Problem statement:
What is needed is an exact transcription of every record below.

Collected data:
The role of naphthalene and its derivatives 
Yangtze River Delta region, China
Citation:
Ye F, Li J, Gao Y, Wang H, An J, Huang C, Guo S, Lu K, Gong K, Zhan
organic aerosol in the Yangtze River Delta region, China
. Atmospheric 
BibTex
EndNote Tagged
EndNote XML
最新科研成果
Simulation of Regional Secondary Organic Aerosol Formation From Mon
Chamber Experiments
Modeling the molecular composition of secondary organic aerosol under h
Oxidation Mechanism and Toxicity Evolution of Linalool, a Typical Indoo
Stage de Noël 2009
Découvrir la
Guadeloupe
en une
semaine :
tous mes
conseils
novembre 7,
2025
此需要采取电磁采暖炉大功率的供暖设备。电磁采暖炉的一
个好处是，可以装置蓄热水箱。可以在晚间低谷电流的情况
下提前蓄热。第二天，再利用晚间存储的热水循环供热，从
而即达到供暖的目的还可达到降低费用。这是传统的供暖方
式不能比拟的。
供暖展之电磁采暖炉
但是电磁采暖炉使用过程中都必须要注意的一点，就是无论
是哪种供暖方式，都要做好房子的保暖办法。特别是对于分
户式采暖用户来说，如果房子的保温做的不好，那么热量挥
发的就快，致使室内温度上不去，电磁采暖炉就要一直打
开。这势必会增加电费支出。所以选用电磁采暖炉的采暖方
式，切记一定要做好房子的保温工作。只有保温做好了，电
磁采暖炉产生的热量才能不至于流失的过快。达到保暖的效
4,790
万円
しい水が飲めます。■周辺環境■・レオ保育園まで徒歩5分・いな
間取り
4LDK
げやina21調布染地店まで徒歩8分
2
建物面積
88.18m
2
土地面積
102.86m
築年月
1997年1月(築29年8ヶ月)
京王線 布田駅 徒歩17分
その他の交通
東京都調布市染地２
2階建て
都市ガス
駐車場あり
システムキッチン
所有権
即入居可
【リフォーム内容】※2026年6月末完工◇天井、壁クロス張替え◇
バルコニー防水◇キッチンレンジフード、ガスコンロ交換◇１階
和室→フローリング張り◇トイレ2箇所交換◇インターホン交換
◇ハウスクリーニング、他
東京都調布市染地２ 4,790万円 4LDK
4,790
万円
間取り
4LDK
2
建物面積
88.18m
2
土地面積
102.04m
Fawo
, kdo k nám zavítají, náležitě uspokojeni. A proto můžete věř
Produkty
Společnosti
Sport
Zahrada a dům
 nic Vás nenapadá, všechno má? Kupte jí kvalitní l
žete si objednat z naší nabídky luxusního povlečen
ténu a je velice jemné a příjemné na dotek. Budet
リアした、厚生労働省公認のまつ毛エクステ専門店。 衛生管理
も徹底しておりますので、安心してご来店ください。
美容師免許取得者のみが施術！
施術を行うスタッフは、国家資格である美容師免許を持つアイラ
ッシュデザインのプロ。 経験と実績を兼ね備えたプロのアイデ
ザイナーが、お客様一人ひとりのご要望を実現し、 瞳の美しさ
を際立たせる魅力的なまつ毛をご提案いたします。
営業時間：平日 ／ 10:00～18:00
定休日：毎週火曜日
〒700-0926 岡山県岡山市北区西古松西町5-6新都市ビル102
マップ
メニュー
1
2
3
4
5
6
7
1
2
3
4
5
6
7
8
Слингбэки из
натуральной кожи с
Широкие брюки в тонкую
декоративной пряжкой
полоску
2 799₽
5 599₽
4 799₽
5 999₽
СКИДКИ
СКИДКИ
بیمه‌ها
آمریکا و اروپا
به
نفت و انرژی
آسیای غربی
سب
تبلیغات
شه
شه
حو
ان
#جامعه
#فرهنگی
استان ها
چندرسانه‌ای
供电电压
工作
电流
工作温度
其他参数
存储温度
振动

Exercise solution:
The role of naphthalene and its derivatives 
Yangtze River Delta region, China
Citation:
Ye F, Li J, Gao Y, Wang H, An J, Huang C, Guo S, Lu K, Gong K, Zhan
organic aerosol in the Yangtze River Delta region, China
. Atmospheric 
BibTex
EndNote Tagged
EndNote XML
最新科研成果
Simulation of Regional Secondary Organic Aerosol Formation From Mon
Chamber Experiments
Modeling the molecular composition of secondary organic aerosol under h
Oxidation Mechanism and Toxicity Evolution of Linalool, a Typical Indoo
Stage de Noël 2009
Découvrir la
Guadeloupe
en une
semaine :
tous mes
conseils
novembre 7,
2025
此需要采取电磁采暖炉大功率的供暖设备。电磁采暖炉的一
个好处是，可以装置蓄热水箱。可以在晚间低谷电流的情况
下提前蓄热。第二天，再利用晚间存储的热水循环供热，从
而即达到供暖的目的还可达到降低费用。这是传统的供暖方
式不能比拟的。
供暖展之电磁采暖炉
但是电磁采暖炉使用过程中都必须要注意的一点，就是无论
是哪种供暖方式，都要做好房子的保暖办法。特别是对于分
户式采暖用户来说，如果房子的保温做的不好，那么热量挥
发的就快，致使室内温度上不去，电磁采暖炉就要一直打
开。这势必会增加电费支出。所以选用电磁采暖炉的采暖方
式，切记一定要做好房子的保温工作。只有保温做好了，电
磁采暖炉产生的热量才能不至于流失的过快。达到保暖的效
4,790
万円
しい水が飲めます。■周辺環境■・レオ保育園まで徒歩5分・いな
間取り
4LDK
げやina21調布染地店まで徒歩8分
2
建物面積
88.18m
2
土地面積
102.86m
築年月
1997年1月(築29年8ヶ月)
京王線 布田駅 徒歩17分
その他の交通
東京都調布市染地２
2階建て
都市ガス
駐車場あり
システムキッチン
所有権
即入居可
【リフォーム内容】※2026年6月末完工◇天井、壁クロス張替え◇
バルコニー防水◇キッチンレンジフード、ガスコンロ交換◇１階
和室→フローリング張り◇トイレ2箇所交換◇インターホン交換
◇ハウスクリーニング、他
東京都調布市染地２ 4,790万円 4LDK
4,790
万円
間取り
4LDK
2
建物面積
88.18m
2
土地面積
102.04m
Fawo
, kdo k nám zavítají, náležitě uspokojeni. A proto můžete věř
Produkty
Společnosti
Sport
Zahrada a dům
 nic Vás nenapadá, všechno má? Kupte jí kvalitní l
žete si objednat z naší nabídky luxusního povlečen
ténu a je velice jemné a příjemné na dotek. Budet
リアした、厚生労働省公認のまつ毛エクステ専門店。 衛生管理
も徹底しておりますので、安心してご来店ください。
美容師免許取得者のみが施術！
施術を行うスタッフは、国家資格である美容師免許を持つアイラ
ッシュデザインのプロ。 経験と実績を兼ね備えたプロのアイデ
ザイナーが、お客様一人ひとりのご要望を実現し、 瞳の美しさ
を際立たせる魅力的なまつ毛をご提案いたします。
営業時間：平日 ／ 10:00～18:00
定休日：毎週火曜日
〒700-0926 岡山県岡山市北区西古松西町5-6新都市ビル102
マップ
メニュー
1
2
3
4
5
6
7
1
2
3
4
5
6
7
8
Слингбэки из
натуральной кожи с
Широкие брюки в тонкую
декоративной пряжкой
полоску
2 799₽
5 599₽
4 799₽
5 999₽
СКИДКИ
СКИДКИ
بیمه‌ها
آمریکا و اروپا
به
نفت و انرژی
آسیای غربی
سب
تبلیغات
شه
شه
حو
ان
#جامعه
#فرهنگی
استان ها
چندرسانه‌ای
供电电压
工作
电流
工作温度
其他参数
存储温度
振动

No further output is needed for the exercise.